Step 2: Now everyone draws figures on construction paper. They draw arms and legs separately so the figures will be able to move. They also draw eyes open and shut and mouths in different shapes. Then they cut out the figures, which are called “puppets.”
Step 3: Finally the animation begins. A digital camera on a tripod is focused on a piece of poster board—the background for a scene. The camera is attached to a computer.
One group is shooting a battle scene between the Nephites and the Lamanites. Each child is in charge of two or three puppets. The children arrange their puppets on the poster board. Then someone hits the space bar on the computer. Flash! The first frame of the video is shot.
Now everyone moves their puppets a fraction of an inch. Flash! “This is fun!” says Brooke B.
It takes 900 shots to make one minute of animated video. After 30 shots, the children have made two seconds of film. They stop to watch their work on the computer screen. “That was awesome!” says Noah C. as they watch their paper warriors come to life.
Later at another activity, the children will tell the stories, and their voices will be recorded. Then Bishop Summerhays will put the video pictures and the recorded voices together to make a movie.

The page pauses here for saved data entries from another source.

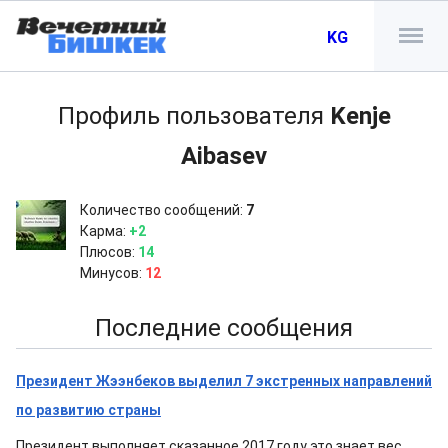
KG
Профиль пользователя
Kenje
Aibasev
Количество сообщений:
7
Карма:
+2
Плюсов:
14
Минусов:
12
Последние сообщения
Президент Жээнбеков выделил 7 экстренных направлений
по развитию страны
Президент выполняет сказанное 2017 году это знает вес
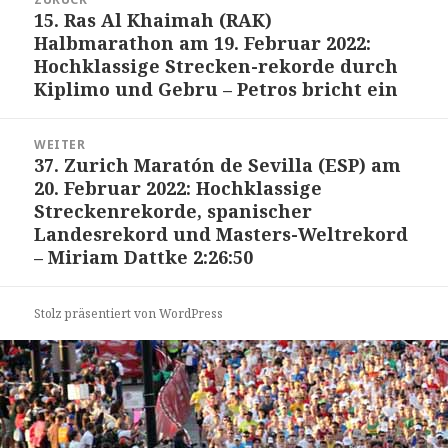
Navigation
15. Ras Al Khaimah (RAK)
Vorheriger
Halbmarathon am 19. Februar 2022:
Beitrag:
Hochklassige Strecken-rekorde durch
Kiplimo und Gebru – Petros bricht ein
WEITER
37. Zurich Maratón de Sevilla (ESP) am
Nächster
20. Februar 2022: Hochklassige
Beitrag:
Streckenrekorde, spanischer
Landesrekord und Masters-Weltrekord
– Miriam Dattke 2:26:50
Stolz präsentiert von WordPress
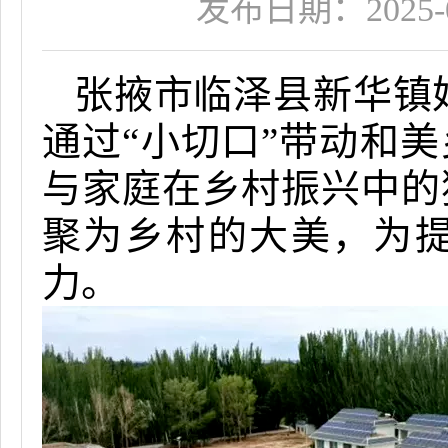
发布日期：2025-09
张掖市临泽县新华镇妇
通过“小切口”带动和
与家庭在乡村振兴中的
聚为乡村的大美，为
力。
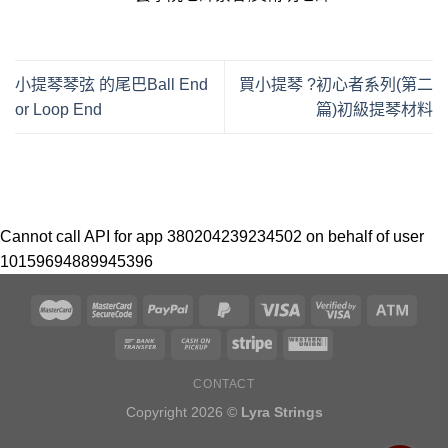
小提琴琴弦 的尾巴Ball End
買小提琴 ?初心者系列(第二
or Loop End
篇)初級提琴材料
Cannot call API for app 380204239234502 on behalf of user
10159694889945396
CONTACT
Copyright 2026 ©
Lyra Strings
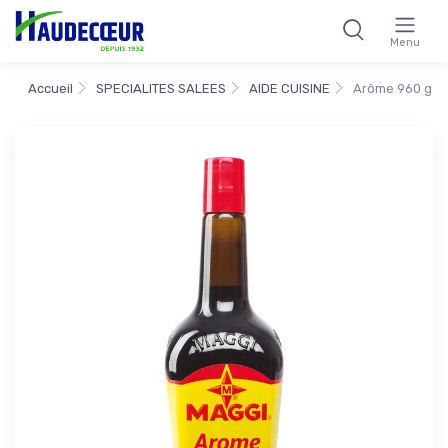
Menu
Accueil
SPECIALITES SALEES
AIDE CUISINE
Arôme 960 g M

Last year, these children made videos of Old Testament stories like Adam and Eve, Noah’s ark, Jonah and the whale, and Daniel in the lions’ den. They had a premiere in a local movie theater, where their families, friends, and neighbors got to see their videos on a big screen. Since then, about 10,000 people have watched their Old Testament videos online. Cierra D., age 11, brought a friend to last year’s premiere. She thinks it’s great to make stories “about what you believe.”
Now the children can’t wait for this year’s premiere. They hope even more people will learn about the Book of Mormon by watching their new videos online.
And they are more enthusiastic about the scriptures because they brought them to life through their own creations.